One of the characteristics of communism and communist regimes – the “real socialisms”, so embarrassing for the “socialist camp” due to the flagrant contradictions they present with the doctrine – are the so-called “purges”, the cleaning or purification of the elements that have gone astray.
The system has historical similarities with inquisitorial activities, although the number of victims of communist purges is infinitely greater than that of the Inquisition and the processes are more expeditious and provide fewer guarantees for the accused. The most famous came after Kirov’s assassination in 1934, when, between 1936 and 1938, Stalin swept out of the party (and this world) elements that were hostile to him or of which he only suspected, culminating in the “Moscow Trials”, in which “old Bolsheviks” like Zinoviev and Kamenev were accused, humiliated and killed.
And alongside these notables, millions of intellectuals, academics, techno-bureaucrats, military personnel, workers, farmers, were detained, tortured, summarily executed, or sent to the work camps of the “Gulag Archipelago”, where many died.
The unpopular, often disguised but undisguised truth is that terror is inherent in the communist machine; It was, therefore, fatal for the method to be repeated in East Germany, Poland, Hungary, Romania, Bulgaria and the Baltic countries where, between 1945 and 1948, the Soviets put local communist parties in power.
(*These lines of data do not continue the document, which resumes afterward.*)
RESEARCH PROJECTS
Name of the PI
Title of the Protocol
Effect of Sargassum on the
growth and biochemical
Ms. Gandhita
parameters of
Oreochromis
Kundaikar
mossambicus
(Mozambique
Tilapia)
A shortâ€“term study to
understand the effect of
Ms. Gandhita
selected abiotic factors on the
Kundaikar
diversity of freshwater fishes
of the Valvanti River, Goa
The targets of the purges were inevitably the “fascists”, “the “anti-communists”, the “deviationists”, “the landowners” and other categories – ideological or class – to be slaughtered.
China, where Mao’s communists took power in 1949, was the theater of the most sinister purges, due to the methods and number of victims, whether in the Cultural Revolution or the “Great Leap Forward”.
All of this comes in connection with the recent purge among the high military commands in the People’s Republic of China.
On January 24th, generals Zhang Youxia and Liu Zhenli were officially placed “under investigation”. Both Zhang and Liu belonged to the Central Military Commission (CMC) of the People’s Liberation Army (PLA). And Zhang, vice president of the CMC, was an old friend and ally of Xi Jinping.
The accusations are of “corruption”: as early as June 2024, Defense Minister Li Shangfu and his predecessor, Wei Fenghe, had been dismissed for the same sin, along with another general and another admiral.
In any case, Zhang’s case is the most disturbing: Zhang is a childhood friend and longtime collaborator of President Xi, and his parents, both historic party leaders, were also already close friends. The language and method of cleaning are traditional in China: those now suspended have stopped appearing since December 22 because they “betrayed the trust of the Party and the responsibility placed in them”, causing “great damage” to the political-military structure.
Thus, in the PLA CMC there is one soldier left – Zhang Shengmin. If we think that in 2010 Xi had 22 soldiers there, we easily conclude that it was a real purge, although without the Stalinist or Maoist brutality. Apparently, the purged are, for now, alive, healthy and in (even more) supervised freedom.
What should interest us most here is knowing the influence that these accusations of corruption and this purge will have on the fate of Taiwan, the “other China” that the new Trumpian strategic doctrine expressly mentions as an area to be protected. Washington and Beijing maintain dialogue through Defense Ministers Pete Hegseth and Dong Jun; and Trump’s trip to China to meet Xi is scheduled for next April.